### [Records for this exercise]

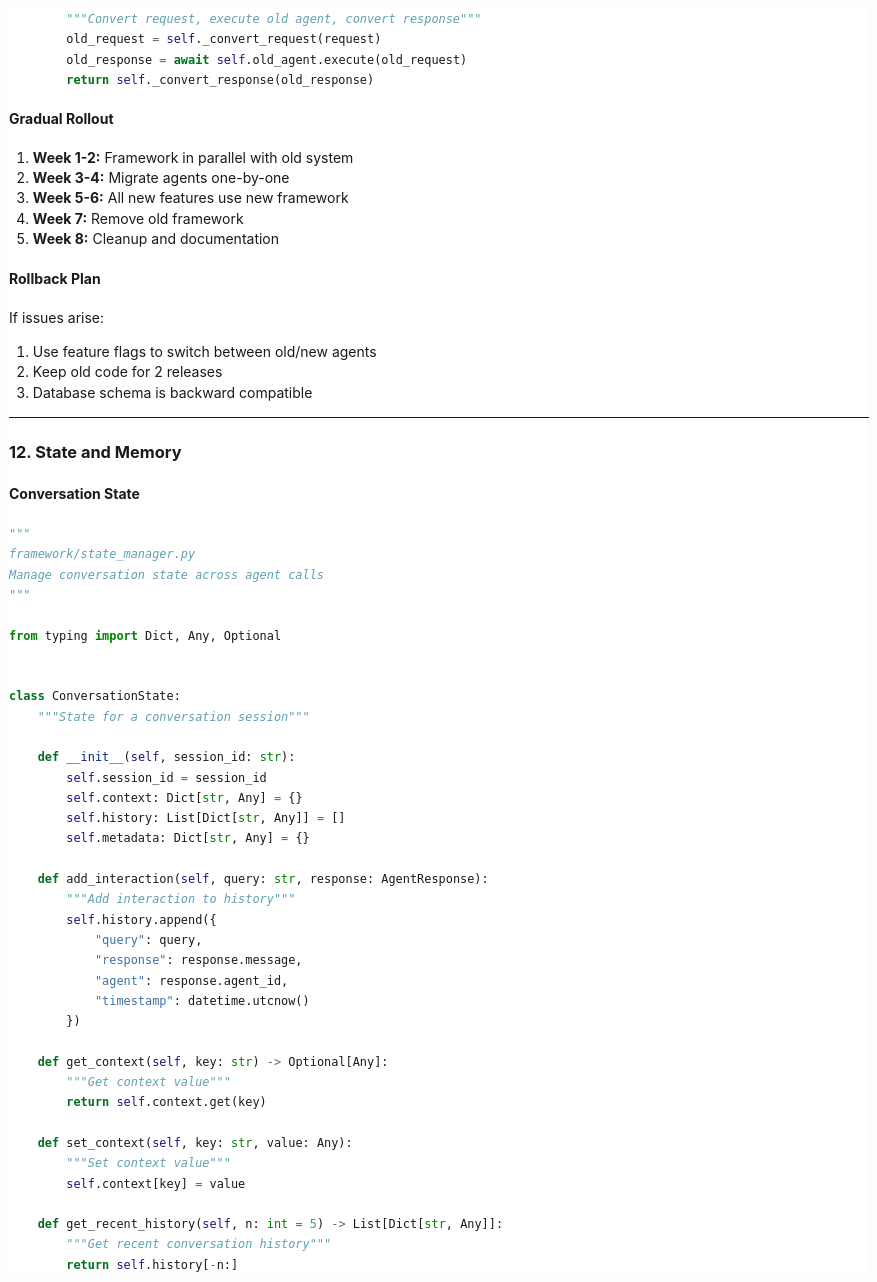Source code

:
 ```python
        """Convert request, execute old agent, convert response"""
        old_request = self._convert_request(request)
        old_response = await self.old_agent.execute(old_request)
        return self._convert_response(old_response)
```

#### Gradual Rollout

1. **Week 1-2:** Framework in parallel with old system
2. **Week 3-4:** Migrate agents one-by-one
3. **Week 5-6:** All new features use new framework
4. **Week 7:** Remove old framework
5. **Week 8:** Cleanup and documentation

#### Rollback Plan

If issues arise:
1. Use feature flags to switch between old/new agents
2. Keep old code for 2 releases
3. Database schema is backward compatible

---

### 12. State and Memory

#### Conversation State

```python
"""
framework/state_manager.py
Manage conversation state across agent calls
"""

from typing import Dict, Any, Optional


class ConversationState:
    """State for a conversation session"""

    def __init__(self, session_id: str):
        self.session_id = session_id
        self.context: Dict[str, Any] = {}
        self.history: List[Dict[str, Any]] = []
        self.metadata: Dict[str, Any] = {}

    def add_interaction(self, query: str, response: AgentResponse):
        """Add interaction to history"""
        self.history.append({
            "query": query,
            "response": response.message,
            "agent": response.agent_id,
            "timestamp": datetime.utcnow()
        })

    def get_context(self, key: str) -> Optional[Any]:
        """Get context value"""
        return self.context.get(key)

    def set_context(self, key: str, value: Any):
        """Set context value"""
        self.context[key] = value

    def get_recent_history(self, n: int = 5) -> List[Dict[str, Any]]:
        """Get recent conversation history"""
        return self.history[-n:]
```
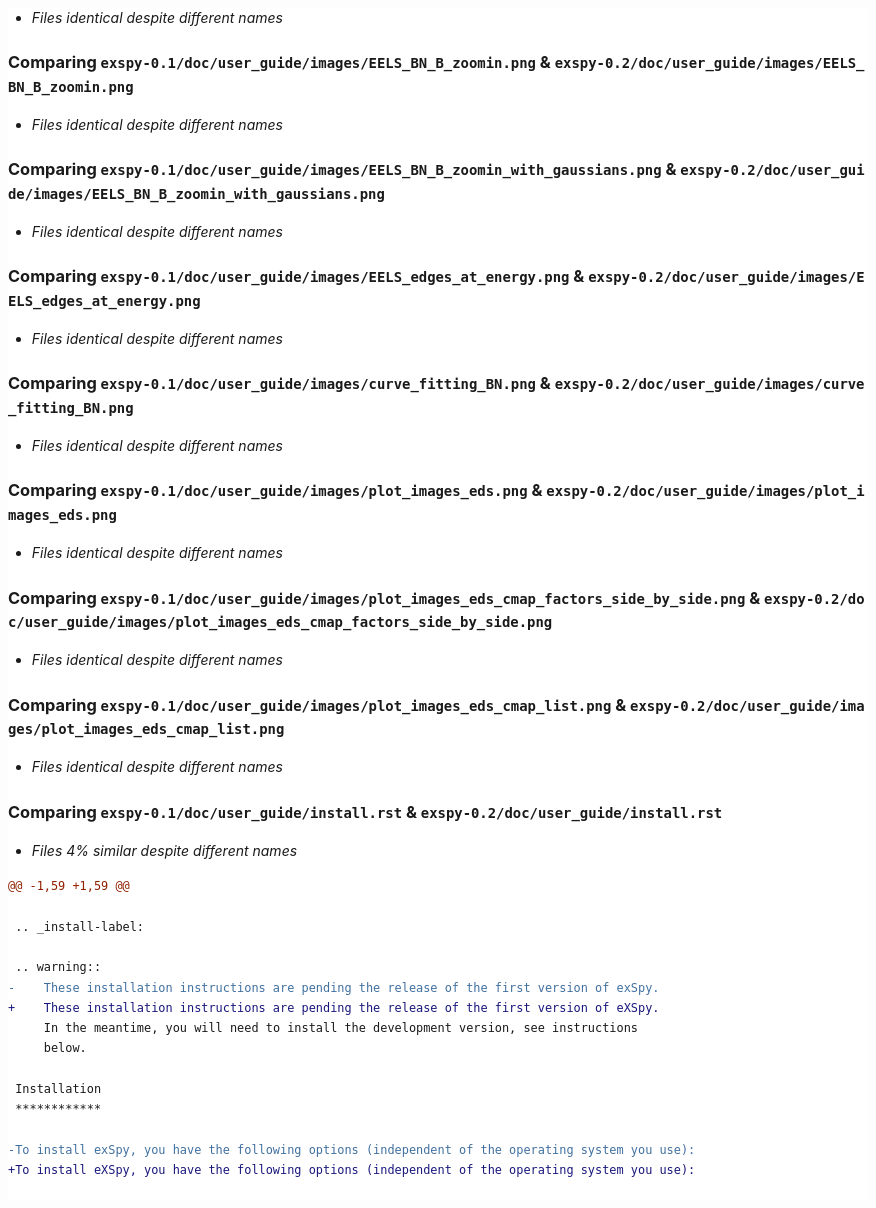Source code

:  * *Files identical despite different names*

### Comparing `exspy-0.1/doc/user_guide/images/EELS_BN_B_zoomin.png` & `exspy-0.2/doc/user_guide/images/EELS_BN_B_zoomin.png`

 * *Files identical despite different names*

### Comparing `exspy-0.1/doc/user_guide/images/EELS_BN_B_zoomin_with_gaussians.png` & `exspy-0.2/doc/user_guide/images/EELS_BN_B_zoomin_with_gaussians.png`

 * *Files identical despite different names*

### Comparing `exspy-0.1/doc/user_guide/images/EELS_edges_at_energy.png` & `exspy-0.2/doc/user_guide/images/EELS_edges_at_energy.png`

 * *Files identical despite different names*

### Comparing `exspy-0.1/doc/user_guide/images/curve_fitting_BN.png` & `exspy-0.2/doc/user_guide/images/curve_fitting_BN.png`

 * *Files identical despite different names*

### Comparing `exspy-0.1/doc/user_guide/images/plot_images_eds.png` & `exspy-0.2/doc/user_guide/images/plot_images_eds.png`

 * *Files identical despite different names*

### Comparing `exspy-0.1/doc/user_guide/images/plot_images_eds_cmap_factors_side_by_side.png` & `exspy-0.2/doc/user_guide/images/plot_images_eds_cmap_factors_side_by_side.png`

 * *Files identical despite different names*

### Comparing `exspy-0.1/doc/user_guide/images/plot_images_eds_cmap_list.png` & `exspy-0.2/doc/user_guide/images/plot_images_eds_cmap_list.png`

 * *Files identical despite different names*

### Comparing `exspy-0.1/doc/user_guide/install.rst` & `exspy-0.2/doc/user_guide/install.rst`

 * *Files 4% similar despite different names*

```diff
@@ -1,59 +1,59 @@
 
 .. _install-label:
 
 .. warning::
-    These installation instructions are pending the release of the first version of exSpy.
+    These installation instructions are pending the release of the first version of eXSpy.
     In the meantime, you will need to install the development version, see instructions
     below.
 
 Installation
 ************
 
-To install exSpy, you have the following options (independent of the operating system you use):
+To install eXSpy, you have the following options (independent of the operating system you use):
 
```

* * *

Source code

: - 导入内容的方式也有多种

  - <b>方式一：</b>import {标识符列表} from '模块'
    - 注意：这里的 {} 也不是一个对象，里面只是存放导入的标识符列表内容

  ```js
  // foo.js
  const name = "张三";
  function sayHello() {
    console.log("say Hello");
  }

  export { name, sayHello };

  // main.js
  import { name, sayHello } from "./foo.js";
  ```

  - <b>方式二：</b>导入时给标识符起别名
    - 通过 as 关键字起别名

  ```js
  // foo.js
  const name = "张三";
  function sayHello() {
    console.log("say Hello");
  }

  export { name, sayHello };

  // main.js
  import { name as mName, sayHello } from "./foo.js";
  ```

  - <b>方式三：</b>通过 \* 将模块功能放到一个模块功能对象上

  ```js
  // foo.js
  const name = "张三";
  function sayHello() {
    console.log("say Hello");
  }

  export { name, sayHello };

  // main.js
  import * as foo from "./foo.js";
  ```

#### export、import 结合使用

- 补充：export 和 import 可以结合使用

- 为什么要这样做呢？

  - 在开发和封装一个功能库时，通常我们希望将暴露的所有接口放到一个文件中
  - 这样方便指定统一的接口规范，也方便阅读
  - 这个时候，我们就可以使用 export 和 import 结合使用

* * *

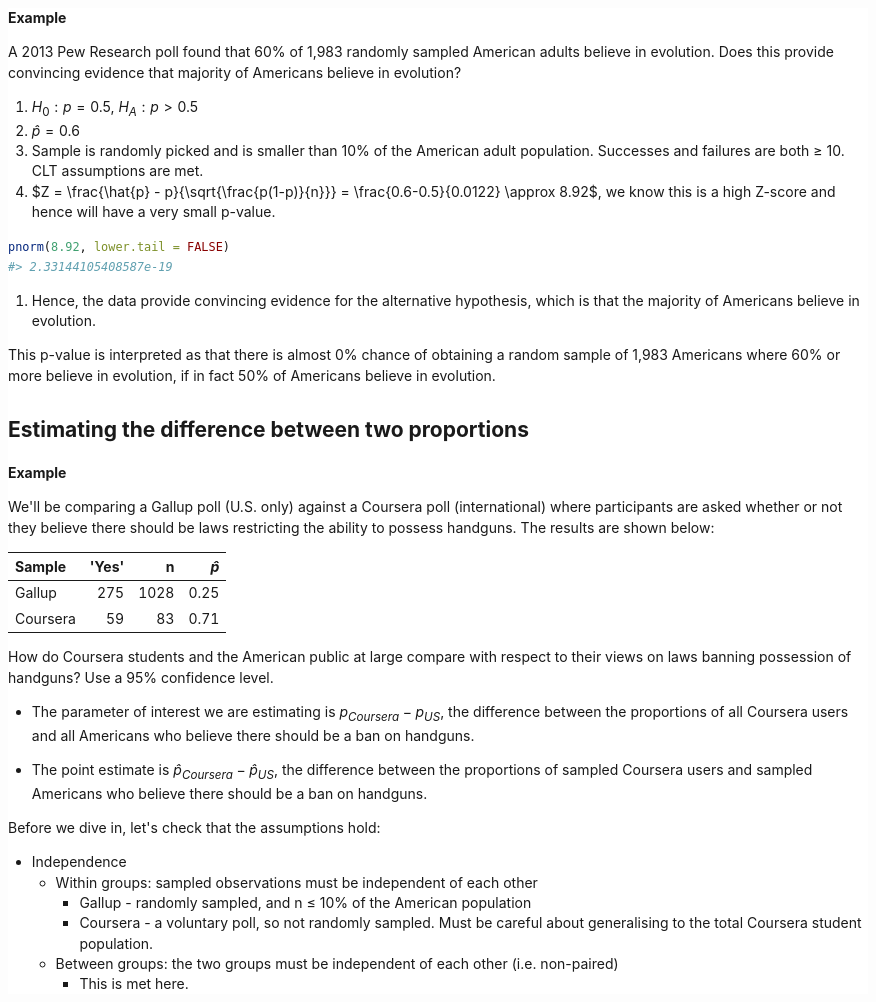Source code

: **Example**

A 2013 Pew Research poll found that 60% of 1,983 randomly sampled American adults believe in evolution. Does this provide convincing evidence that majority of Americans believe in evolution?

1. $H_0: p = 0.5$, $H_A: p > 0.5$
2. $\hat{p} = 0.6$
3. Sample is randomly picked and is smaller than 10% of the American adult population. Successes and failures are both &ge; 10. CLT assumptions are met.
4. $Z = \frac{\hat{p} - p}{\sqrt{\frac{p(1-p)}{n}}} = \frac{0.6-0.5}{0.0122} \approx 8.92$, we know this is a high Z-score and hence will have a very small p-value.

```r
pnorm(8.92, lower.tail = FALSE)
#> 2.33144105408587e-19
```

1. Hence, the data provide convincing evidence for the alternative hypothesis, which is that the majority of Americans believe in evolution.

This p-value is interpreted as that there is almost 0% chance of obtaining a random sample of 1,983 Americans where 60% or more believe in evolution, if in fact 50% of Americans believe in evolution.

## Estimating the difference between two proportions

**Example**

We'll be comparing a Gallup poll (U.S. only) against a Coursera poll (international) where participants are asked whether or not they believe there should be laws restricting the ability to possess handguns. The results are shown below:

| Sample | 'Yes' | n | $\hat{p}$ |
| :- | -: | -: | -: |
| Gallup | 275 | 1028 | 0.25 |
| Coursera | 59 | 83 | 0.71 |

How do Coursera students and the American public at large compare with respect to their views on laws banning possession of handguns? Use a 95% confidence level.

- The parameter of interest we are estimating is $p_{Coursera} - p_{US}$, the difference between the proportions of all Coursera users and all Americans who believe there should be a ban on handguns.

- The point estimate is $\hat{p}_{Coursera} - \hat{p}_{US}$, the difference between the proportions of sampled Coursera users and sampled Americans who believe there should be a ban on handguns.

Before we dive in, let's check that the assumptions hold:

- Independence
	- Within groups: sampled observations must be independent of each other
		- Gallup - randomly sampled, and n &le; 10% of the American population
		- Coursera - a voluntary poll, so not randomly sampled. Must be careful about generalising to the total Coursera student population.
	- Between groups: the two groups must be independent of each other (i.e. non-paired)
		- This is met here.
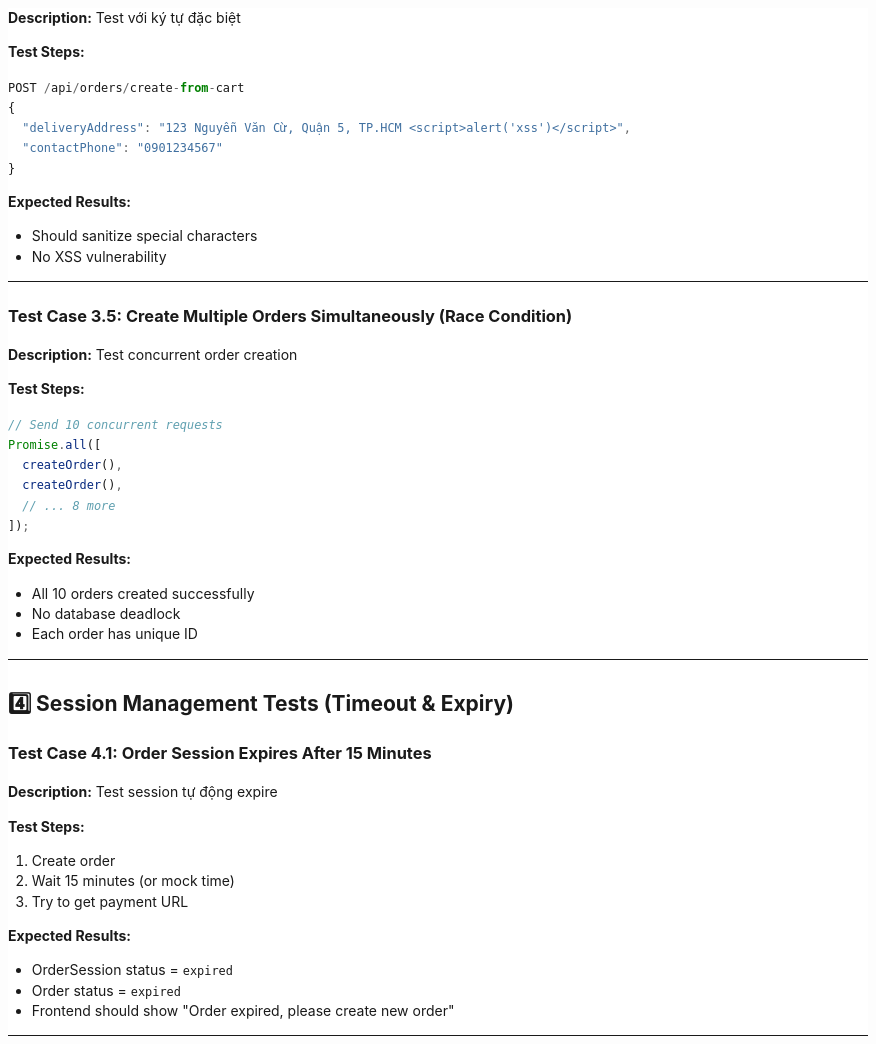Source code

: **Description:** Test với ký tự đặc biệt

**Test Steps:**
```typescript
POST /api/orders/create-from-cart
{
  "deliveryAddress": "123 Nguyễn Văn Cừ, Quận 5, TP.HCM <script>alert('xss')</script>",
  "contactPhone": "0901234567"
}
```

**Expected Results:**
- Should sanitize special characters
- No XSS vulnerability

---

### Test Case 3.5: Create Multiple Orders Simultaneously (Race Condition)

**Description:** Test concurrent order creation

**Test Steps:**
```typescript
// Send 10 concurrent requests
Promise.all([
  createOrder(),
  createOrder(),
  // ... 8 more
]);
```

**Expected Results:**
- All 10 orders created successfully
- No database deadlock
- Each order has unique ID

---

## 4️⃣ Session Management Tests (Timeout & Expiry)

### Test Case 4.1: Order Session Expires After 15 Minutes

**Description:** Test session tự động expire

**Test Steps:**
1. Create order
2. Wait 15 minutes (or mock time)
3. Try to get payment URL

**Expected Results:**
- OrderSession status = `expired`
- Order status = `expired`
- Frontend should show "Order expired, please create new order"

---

### [Requirement]
Lines that hold "Dict" are the ones to copy, so pick each out from the data.

### [Solved problem]
from typing import Dict, Any, Optional
        self.context: Dict[str, Any] = {}
        self.history: List[Dict[str, Any]] = []
        self.metadata: Dict[str, Any] = {}
    def get_recent_history(self, n: int = 5) -> List[Dict[str, Any]]:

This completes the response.